I live in what is arguably one of the great intellectual nerve centers of the world. The Gardner and Fine Arts Museums are a short walk away. As is the greatest single collection of hospitals and medical research in the world. My house is tucked in between Boston University on one side and Northeastern on the other. Boston College is only modestly further away, as is Harvard and MIT. My nephew stayed at our house one summer so he could go to Berklee School of Music. To do so he had to walk by the New England Conservatory.
Our little neighborhood is something of a commercial throw-back. Two Italian brothers run a hair salon down the block. There’s a old fashioned diner called the “Busy Bee” where you can get grease mainlined into your blood stream thanks to a cranky waitress who has been their since before I was born. There’s even an independent hardware store.
When we moved in a decade ago, you had to get in our car to find a grocery store. Near BU there’s a Shaw’s Super Store. And if you drive in pretty much any direction you will eventually find a Whole Foods. But if you want to walk, you were out of luck save for a couple of poorly run convenience stores.
There was a big commercial space that was a Chinese and then Italian restaurant one block away from us. We literally never a soul eat there. Finally, it turned over and became Johnny’s Foodmaster. Johnny’s is a full service grocery store with no frills. The only other one I have ever been in is located in Charlestown, not a likely site for a Whole Foods.
Don’t get me wrong, the Johnny’s is quirky. I am not about to consume their homemade deli specials. And the checkout woman has this oddly high-pitched voice and overly long straight hair that gives the faint impression of the daughter in the Munsters (though her hair is red instead of black her eyes bug out and she is cheery in a way that always makes me think she is excited about sucking my blood).
I’m the kind of dad and husband who sometimes does the shopping and shares the cooking. Having been a single dad with two little kids for six years prior to remarrying I am all about stocking the house with stuff the kids like and cooking simple meals I know they will eat. And nothing pisses me off more than paying $5 for a tiny little box of blueberries.
I have come to love my Johnny’s, even the creepy check out gal from Nightmare on Elm Street.

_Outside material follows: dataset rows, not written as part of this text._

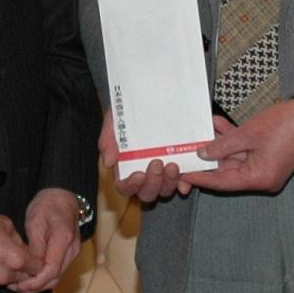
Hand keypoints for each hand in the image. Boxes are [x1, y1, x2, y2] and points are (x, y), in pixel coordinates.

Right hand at [0, 207, 33, 287]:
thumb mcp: (7, 225)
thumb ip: (19, 241)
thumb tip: (23, 248)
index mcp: (16, 260)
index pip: (38, 269)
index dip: (38, 263)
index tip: (36, 258)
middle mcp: (4, 275)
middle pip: (24, 279)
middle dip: (24, 270)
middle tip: (19, 258)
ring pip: (7, 281)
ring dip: (8, 272)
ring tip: (0, 256)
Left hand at [11, 189, 83, 292]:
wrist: (62, 198)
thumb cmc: (47, 206)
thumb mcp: (35, 223)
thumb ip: (34, 247)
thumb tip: (29, 268)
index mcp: (63, 238)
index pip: (52, 269)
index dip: (36, 281)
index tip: (21, 285)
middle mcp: (72, 249)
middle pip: (56, 278)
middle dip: (36, 287)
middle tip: (16, 288)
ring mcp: (72, 253)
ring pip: (57, 278)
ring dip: (39, 285)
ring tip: (19, 286)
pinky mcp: (69, 255)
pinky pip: (56, 272)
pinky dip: (43, 278)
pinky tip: (29, 278)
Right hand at [102, 106, 220, 204]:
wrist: (147, 99)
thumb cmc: (127, 113)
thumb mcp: (113, 122)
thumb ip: (108, 141)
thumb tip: (109, 162)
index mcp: (125, 168)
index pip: (125, 187)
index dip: (131, 186)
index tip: (139, 175)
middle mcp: (144, 174)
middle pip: (147, 193)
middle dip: (153, 183)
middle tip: (157, 164)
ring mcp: (162, 173)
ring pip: (165, 189)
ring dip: (169, 182)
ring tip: (173, 165)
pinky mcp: (178, 167)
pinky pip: (182, 182)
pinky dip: (184, 183)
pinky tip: (186, 179)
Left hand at [186, 100, 293, 193]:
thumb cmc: (288, 124)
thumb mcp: (249, 133)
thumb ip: (223, 145)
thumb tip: (203, 154)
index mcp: (259, 179)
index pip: (222, 182)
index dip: (200, 177)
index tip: (182, 173)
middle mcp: (262, 178)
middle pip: (227, 171)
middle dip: (208, 157)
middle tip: (187, 149)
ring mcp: (266, 167)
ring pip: (234, 158)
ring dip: (220, 144)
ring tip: (202, 130)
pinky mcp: (268, 156)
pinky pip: (245, 150)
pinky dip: (233, 140)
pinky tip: (218, 125)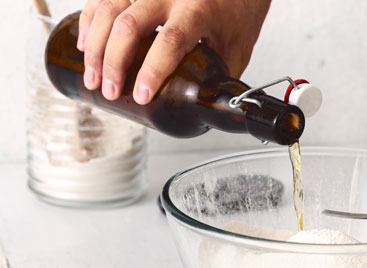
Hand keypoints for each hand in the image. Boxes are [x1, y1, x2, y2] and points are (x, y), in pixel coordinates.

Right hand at [77, 0, 270, 103]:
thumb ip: (218, 80)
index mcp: (199, 11)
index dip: (151, 70)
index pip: (170, 41)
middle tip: (108, 91)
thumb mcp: (235, 52)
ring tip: (92, 77)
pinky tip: (85, 45)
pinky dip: (89, 20)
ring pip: (110, 8)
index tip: (140, 95)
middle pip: (130, 24)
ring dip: (95, 45)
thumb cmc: (236, 18)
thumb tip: (204, 114)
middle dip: (113, 62)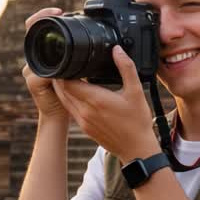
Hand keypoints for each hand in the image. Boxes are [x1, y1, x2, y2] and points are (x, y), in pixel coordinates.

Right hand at [22, 7, 68, 121]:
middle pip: (31, 33)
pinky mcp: (32, 82)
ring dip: (49, 44)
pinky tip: (62, 69)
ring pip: (36, 51)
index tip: (59, 10)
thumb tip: (93, 40)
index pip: (34, 27)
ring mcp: (30, 70)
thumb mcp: (74, 68)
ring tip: (64, 38)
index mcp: (41, 53)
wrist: (59, 114)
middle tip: (60, 13)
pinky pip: (41, 73)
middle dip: (43, 20)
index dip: (43, 15)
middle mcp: (32, 59)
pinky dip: (54, 70)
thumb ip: (75, 55)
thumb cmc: (68, 91)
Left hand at [53, 46, 161, 162]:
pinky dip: (69, 100)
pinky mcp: (84, 129)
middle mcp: (85, 111)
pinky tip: (77, 94)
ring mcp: (83, 121)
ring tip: (67, 76)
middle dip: (61, 77)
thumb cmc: (138, 122)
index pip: (68, 82)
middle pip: (62, 90)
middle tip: (65, 65)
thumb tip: (117, 50)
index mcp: (95, 99)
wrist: (137, 150)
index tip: (68, 61)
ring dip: (63, 89)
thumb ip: (126, 68)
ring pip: (64, 101)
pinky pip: (70, 110)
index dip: (64, 70)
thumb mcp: (136, 91)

I have added it up and the price of shopping at Johnny’s is roughly half what the same stuff would cost me at Whole Foods. I am not kidding. And the produce is just as good, at times even better. The place is a compact little footprint so I don’t get lost like I do inside the Shaw’s Mega Store. And I can walk.
I’ve spent enough time in Italy to understand the importance of buying locally produced food in season from merchants who specialize what they are good at. In my own little Brookline way, I’ve come up with a routine that works for me. A couple years ago we also got a specialty meat store that is amazing. So I buy my meat there and go to the Johnny’s. If I am desperate for some organic something I got to the Trader Joe’s (located next to the meat store in Coolidge Corner). I no longer get in the car and go to Whole Foods or Shaws. It’s a conscious decision to live a simpler, healthier life for my family and me.
Then the unthinkable happened. I was in line with a massive order at the Johnny’s yesterday when the Munster daughter started talking to herself (she also speaks to herself at a high rate of speed in a voice that makes you think she might very well have a body somewhere in a closet at home) about whether or not she would come back to work after the end of November. I broke into her self-discussion to ask why she would ever consider leaving such a plum job.
“Because Whole Foods has bought the store,” she replied with a look of horror which was matched only my own.
Soon I won’t be able to buy Oreos, regular toilet paper, and Diet Coke down the block. Instead of Eddies Reduced Fat Ice Cream (which I consume by the half gallon) I am going to have to buy some whole milk organic ice cream that costs twice as much and will not allow me to continue my delusion of ice cream being some kind of evening vitamin without calories. And I will be forced to buy $5 blueberries and little plastic cups of mixed fruit for $10. The Yogurt selection will be modestly better but that is hardly a fair trade.
“Yeah they are shutting down November 30th,” my favorite little vampire went on as if speaking to herself instead of me. “But they aren’t reopening until the fall of 2013. What do you do for a whole year with a store that’s already perfect?”